C'era un accordo tra loro?
"Erano arrivati all'accordo di 200 euro al giorno, ma Luca aveva iniziato a dire che non gli bastava e così mio cugino l'ha mandato a fare in cul*, gli ha detto che non gli avrebbe dato più niente. È stato in quel momento che Carmelo Luca l'ha minacciato di sparargli".

Abderrahim aveva paura di quel poliziotto?
"Sì, lui sapeva quando Luca lavorava e andava al bosco dopo la fine dei suoi turni per non incontrarlo. Mi diceva che voleva tornare in Marocco e non lavorare più qui, perché Carmelo glielo impediva".

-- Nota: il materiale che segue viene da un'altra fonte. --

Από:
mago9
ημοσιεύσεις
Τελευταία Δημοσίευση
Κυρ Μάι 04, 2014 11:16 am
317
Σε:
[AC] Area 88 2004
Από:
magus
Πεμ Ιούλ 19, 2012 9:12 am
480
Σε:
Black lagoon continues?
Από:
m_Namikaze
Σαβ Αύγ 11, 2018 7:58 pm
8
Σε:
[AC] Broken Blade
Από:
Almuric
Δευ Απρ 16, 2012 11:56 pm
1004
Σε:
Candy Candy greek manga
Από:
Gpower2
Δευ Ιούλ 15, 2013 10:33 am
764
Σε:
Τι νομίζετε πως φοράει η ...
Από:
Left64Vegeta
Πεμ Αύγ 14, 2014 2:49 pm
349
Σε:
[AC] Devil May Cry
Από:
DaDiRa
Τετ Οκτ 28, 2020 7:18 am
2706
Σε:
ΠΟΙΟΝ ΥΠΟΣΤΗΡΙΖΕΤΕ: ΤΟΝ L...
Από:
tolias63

Che tu sappia, Abderrahim aveva dei video, delle registrazioni, che potevano incastrare Luca?
"Forse sul suo cellulare, magari li poteva avere video in cui Luca stava picchiando la gente col martello. Anche l’altro ragazzo che lavorava insieme a lui dice che aveva qualche video, perché quando scappavano dalla polizia stavano nascosti da qualche parte e vedevano che cosa faceva Luca. E mi ha detto che qualche volta Luca potrebbe averli visti fare video".

Come si comportava l'agente Cinturrino nel bosco?
"Ogni volta che entrava picchiava la gente, arrivava ogni mattina a prendere le cose: cocaina la vendeva, il resto lo metteva in tasca e non so…"

Era da solo?
"No, lo faceva davanti a uno che stava sempre insieme a lui, un altro poliziotto. Mi chiedo: come mai i suoi colleghi, gli altri agenti, non parlano di queste cose?"